Warning: Is Your Teen Having Suicidal Thoughts?

Published on August 13th, 2014

Teenagers are notoriously surly and withdrawn. As a parent, you wonder what happened to the sweet little child who never wanted to leave your side.

Most of the time when teenagers act out and push away their parents, they’re being normal teens. However, some things that seem like normal teenage behavior are actually signs your teen is having suicidal thoughts.

Many parents find it hard to understand why their teens would ever feel suicidal. However, suicide is one of the leading causes of death for adolescents and young adults. So how do you differentiate normal teen behavior from red flags? And if your teen does feel troubled, how do you help?

Why Do Some Teens Have Suicidal Thoughts?

More life changes happen during the teen years and early 20s than any other time of life. Some teenagers have a hard time handling all the changes and pressure these years bring. Teens can develop suicidal thoughts in response to depression.

Depression

Most teens who attempt suicide suffer from untreated depression. This disease is the leading cause of suicidal thoughts. Many factors can cause depression:

  • Chemical imbalance
  • Problems at home
  • Problems at school
  • Substance abuse

Symptoms of depression include sadness, anxiety, mood swings, and dramatic behavioral changes. Unfortunately, these are also symptoms of being a teenager. However, if you strongly suspect depression, don’t leave the issue untreated.

To determine if your teen has depression or is just going through a normal phase, talk to your teen. If he or she refuses to talk to you about the issue, enlist a counselor’s help.

If your teen has depression, you’ll want to start treatment as soon as possible. Medication can often help, especially with a chemical imbalance.

If your teen’s depression is a symptom of a larger problem, such as problems at home, let your teen know you’re on his or her side.

Tension among family members, big moves, or divorce can make teens feel unstable. Bullies and peer pressure at school can also make your teen’s daily life difficult. You can help by making sure your teen has a strong support system and a constant advocate.

What Are Signs of Suicidal Thoughts?

If your teen suffers from depression and you think he or she has suicidal thoughts, you should watch out for warning signs, including:

  • Frequently talking about death
  • Feeling hopeless for the future
  • Experiencing self-hatred
  • Withdrawing from other people
  • Saying goodbye to people
  • Seeking access to deadly items or weapons
  • Self-harming

To look for symptoms of things like self-harm, notice changes in how your teen dresses. Does he or she suddenly insist on wearing long-sleeved shirts? Does your teen take special care to cover body parts he or she wouldn’t normally worry about, such as legs or hands?

If so, your teen might need treatment for self-harm.

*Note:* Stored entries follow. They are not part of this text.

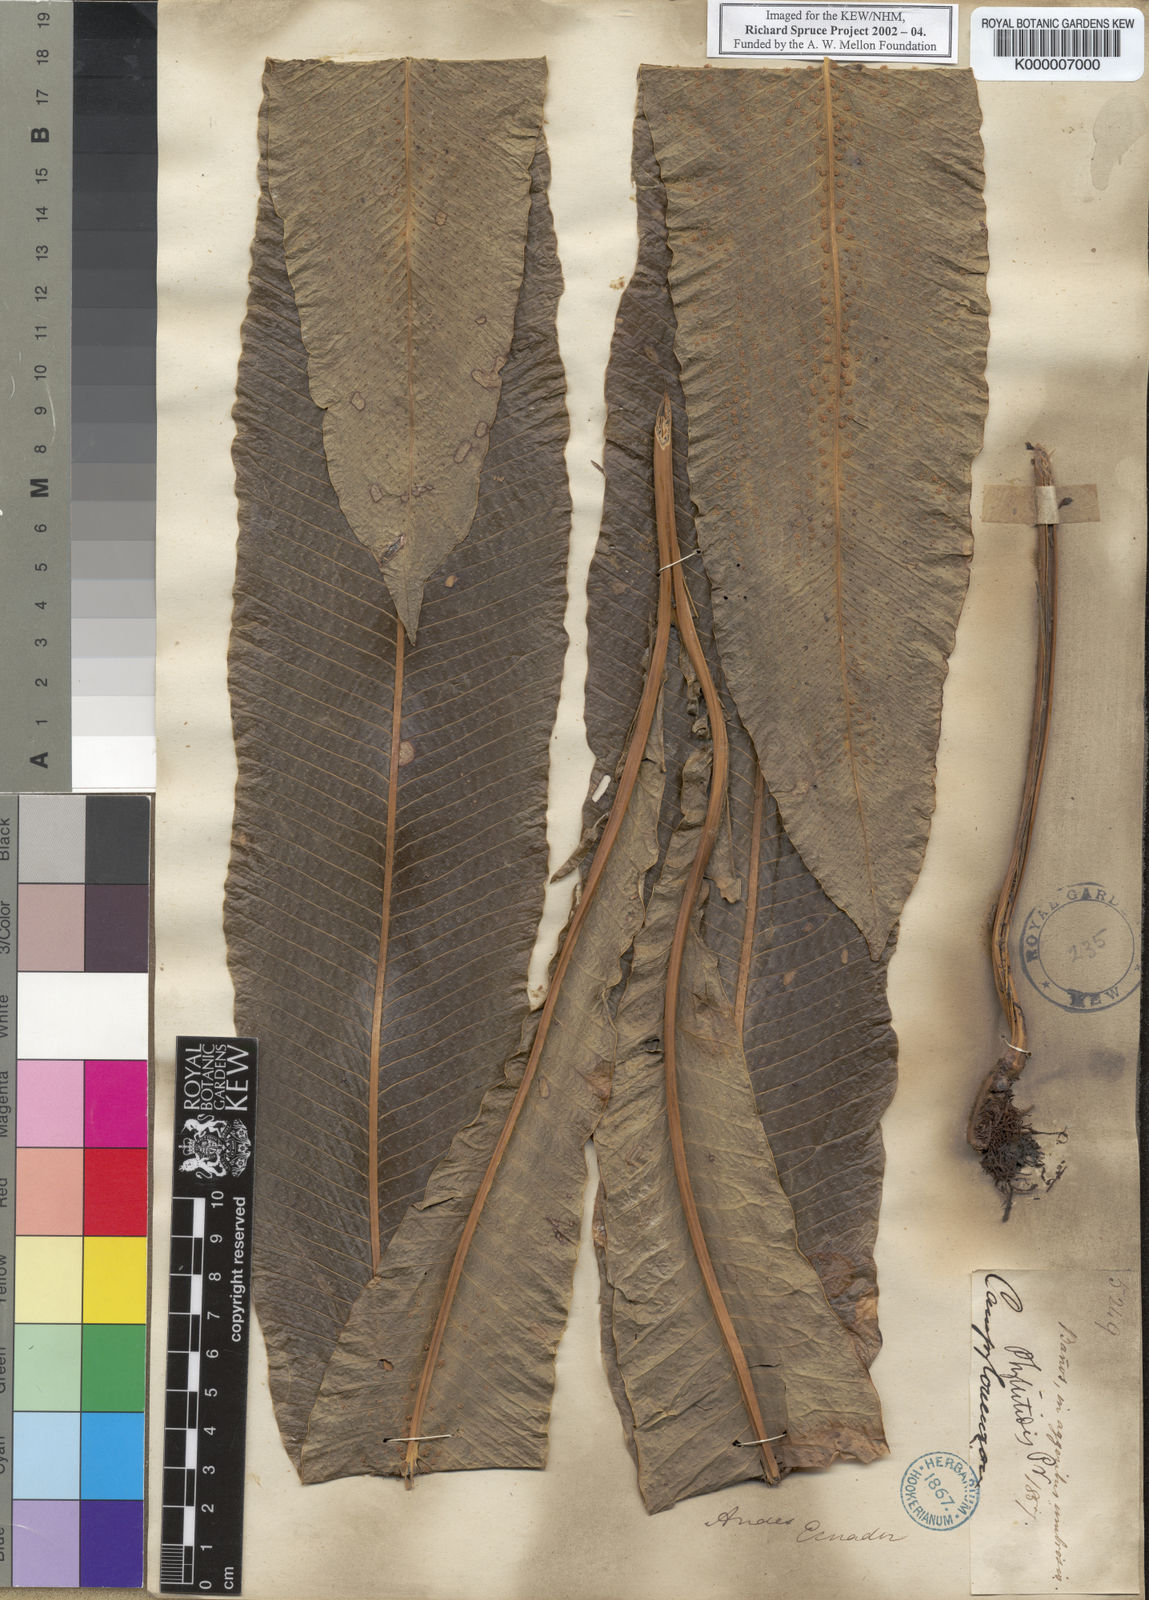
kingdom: Plantae
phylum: Tracheophyta
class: Polypodiopsida
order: Polypodiales
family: Polypodiaceae
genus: Campyloneurum
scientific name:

How to Help Your Teen with Suicidal Thoughts

If you have determined your teen is having suicidal thoughts, you can help.

Talk to Your Teen

Many people think talking to their teens about suicide will encourage them to attempt it. This is not the case. Your teen might be too afraid to bring up the topic with you. Talk to them about why some people experience suicidal thoughts and how suicide is never the answer.

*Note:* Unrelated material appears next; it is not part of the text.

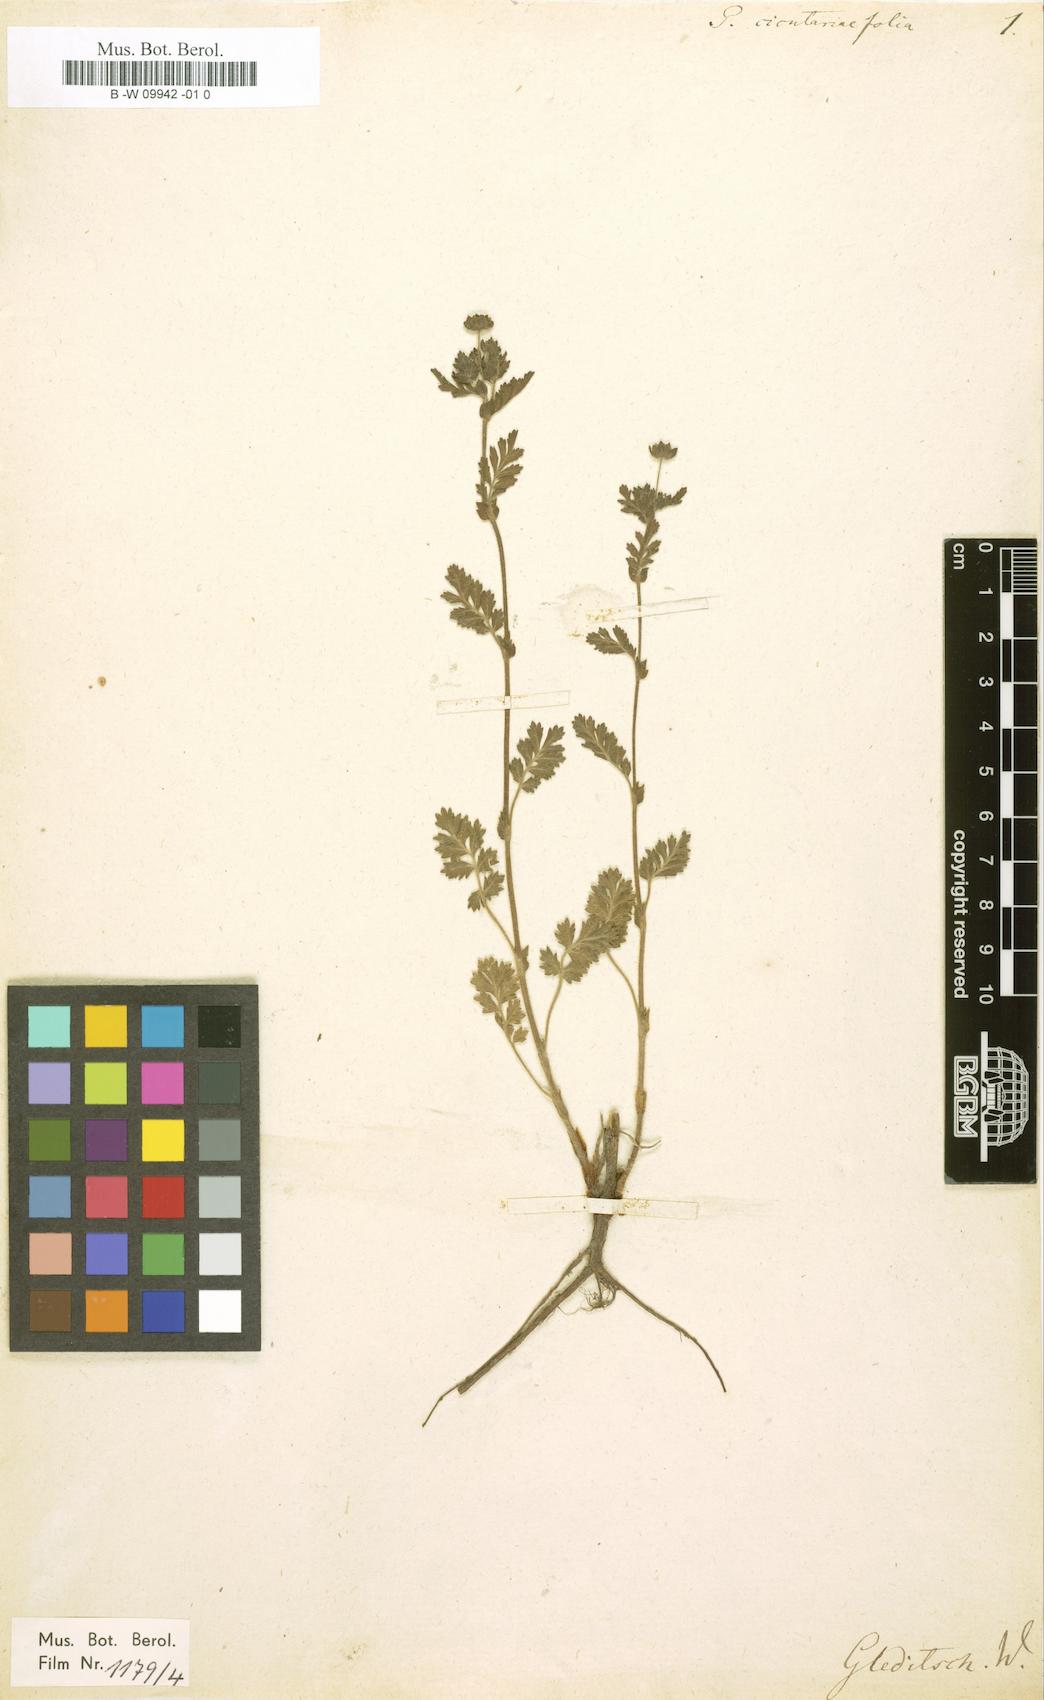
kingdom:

If your teen does tell you about suicidal thoughts, stay calm. Many teens are afraid to say how they feel in case their parents react badly. By showing your teen that you can be trusted with this information, you help your teen see you as a support system.

Take Your Teen Seriously

Never underestimate your teen’s risk. If he or she tells you about suicide, don’t assume your teen is joking or would never really do it. Get professional help immediately.

Support Your Teen

Let your teen know you will always take his or her side. Whether the problem is bullies at school or trouble at home, you will always be available to help.

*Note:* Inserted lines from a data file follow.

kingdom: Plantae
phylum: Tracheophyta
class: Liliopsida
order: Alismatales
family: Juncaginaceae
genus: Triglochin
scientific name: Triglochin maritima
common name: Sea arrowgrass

Teenagers often feel more comfortable with their friends than their parents. Encourage your teen to spend time with friends you think have a positive influence. A good support system is invaluable to a teenager with depression.

Keep Harmful Items Away From Your Teen

If you know your teen is thinking about suicide, lock up every potentially lethal item in your house-even over-the-counter pain relievers. If your teen needs medicine, dispense it yourself and make sure or teen swallows it.

If you own guns, make sure to lock them up, unloaded, and store ammunition separately. If possible, don’t even let your teen know where they are.

Enlist Your Teen in a Treatment Program

Don’t leave your teen’s depression untreated. Many treatment options are available, including group therapy and medication. Find a center near you with reliable professionals and get your teen started on the road to recovery.

The teenage years are a hard time for everyone, including parents. If your teen suffers from depression, it’s no one’s fault. However, you can help your teen get through this rough time by supporting him or her and making sure he or she receives adequate treatment.